I would like to write a detailed response, but by now a few questions and comments first. 1. Would technology undermine formal education? 2. Could learner pick and choose their education? 3. When none of the peers is an expert, is there too much risk of misconceptions and bad habits becoming established within the cohort? 4. Who are the experts? How are these experts identified and recognised? Are we looking for experts as “teachers” or “facilitators”, or machine based AI generated experts? 5. Are experts available for “free” in mooc or  would they only “teach” when paid? 6. Why would professors want to teach in MOOCs? What are their motivations? Are they assuming the role of a teacher, or a learner among the networks?

My comments: Sebastian Thrun has tried his experiment with the AI MOOC as he is a highly enthusiastic educator and is willing to devote time and efforts in doing the “extra” teaching. Could we presume and assume all the professors in MOOCs are having and sharing the same spirit of teaching, apart from their research loads?

One of the questions is: If the mooc is better than the existing teaching and learning in the elite or most universities, wouldn’t that be the greatest disruption to their own “mainstream” teaching and pedagogy? If the mooc is far less valuable, attractive and useful than their mainstream teaching and pedagogy, who would be losing? Would that be the professors teaching in the MOOCs? So, no matter whether MOOCs are providing a better or worse pedagogy to the mainstream teaching, either way would not be beneficial to the HE institutions and the professors. But without the MOOCs as the starting point, what would happen? No change, no innovation needed? Would that be totally different if the pedagogy is aligned with cMOOCs? I don’t know the answer.

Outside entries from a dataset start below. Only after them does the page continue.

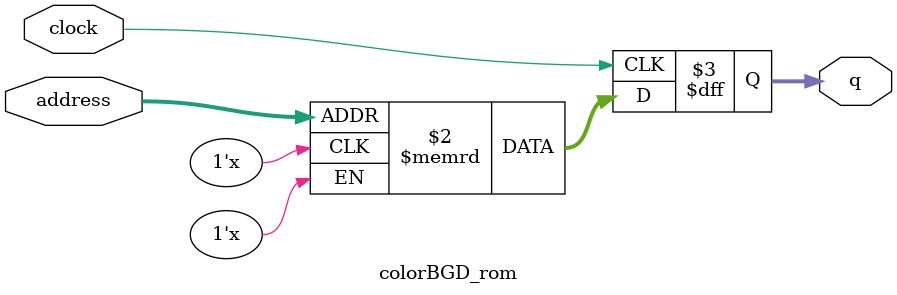
<source format=sv>
module colorBGD_rom (
	input logic clock,
	input logic [18:0] address,
	output logic [3:0] q
);

logic [3:0] memory [0:307199] /* synthesis ram_init_file = "./colorBGD/colorBGD.mif" */;

always_ff @ (posedge clock) begin
	q <= memory[address];
end

endmodule

</source>
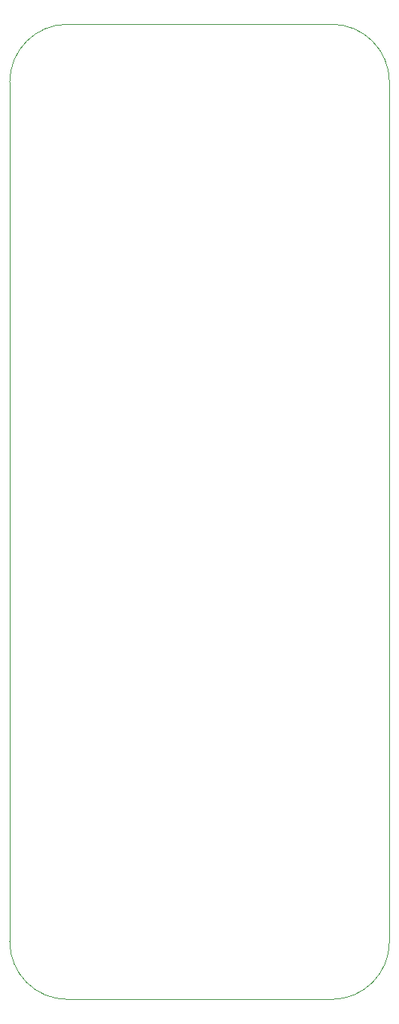
<source format=gbr>
%TF.GenerationSoftware,KiCad,Pcbnew,9.0.2*%
%TF.CreationDate,2026-01-15T18:41:09+07:00*%
%TF.ProjectId,PrechResv2,50726563-6852-4657-9376-322e6b696361,rev?*%
%TF.SameCoordinates,Original*%
%TF.FileFunction,Profile,NP*%
%FSLAX46Y46*%
G04 Gerber Fmt 4.6, Leading zero omitted, Abs format (unit mm)*
G04 Created by KiCad (PCBNEW 9.0.2) date 2026-01-15 18:41:09*
%MOMM*%
%LPD*%
G01*
G04 APERTURE LIST*
%TA.AperFunction,Profile*%
%ADD10C,0.050000*%
%TD*%
G04 APERTURE END LIST*
D10*
X63700000Y-132500000D02*
G75*
G02*
X57200006Y-126000000I6J6500000D01*
G01*
X63700000Y-22846194D02*
X93403806Y-22846194D01*
X57200000Y-29346194D02*
X57200000Y-126000000D01*
X93403806Y-22846194D02*
G75*
G02*
X99903806Y-29346194I-6J-6500006D01*
G01*
X57200000Y-29346194D02*
G75*
G02*
X63700000Y-22846194I6500006J-6D01*
G01*
X99903806Y-126000000D02*
X99903806Y-29346194D01*
X99903806Y-126000000D02*
G75*
G02*
X93403806Y-132500006I-6500006J0D01*
G01*
X63700000Y-132500000D02*
X93403806Y-132500000D01*
M02*

</source>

To me, the xMOOCs are still organization driven and well developed online courses, which seem to be significantly different from the adhoc organization driven and adhoc (COP, mentoring) and the cMOOCs which are learner driven and adhoc (social networks, forums, wikis, blogs).  The cMOOCs are leveraging the affordance of emerging technology and tools, together with the social networks to achieve learning (both formal and informal learning).  This seems to be a race between technology affordance and professors and the associated pedagogy employed in the conversation and engagement of learners in the MOOCs.

Do you want learners to learn from the organizations or from the self-initiated networks (PLE/PLN)?

Would it be possible to sustain education with prescriptive knowledge and emergent knowledge?

What would be more valuable for learners – in terms of knowledge duplication or knowledge creation?

Which would be the model of education (push or pull in knowledge generation and creation) that would fit into the learners’ present and future needs?

Would that be a matter of sensemaking and wayfinding if the digital learning is employed?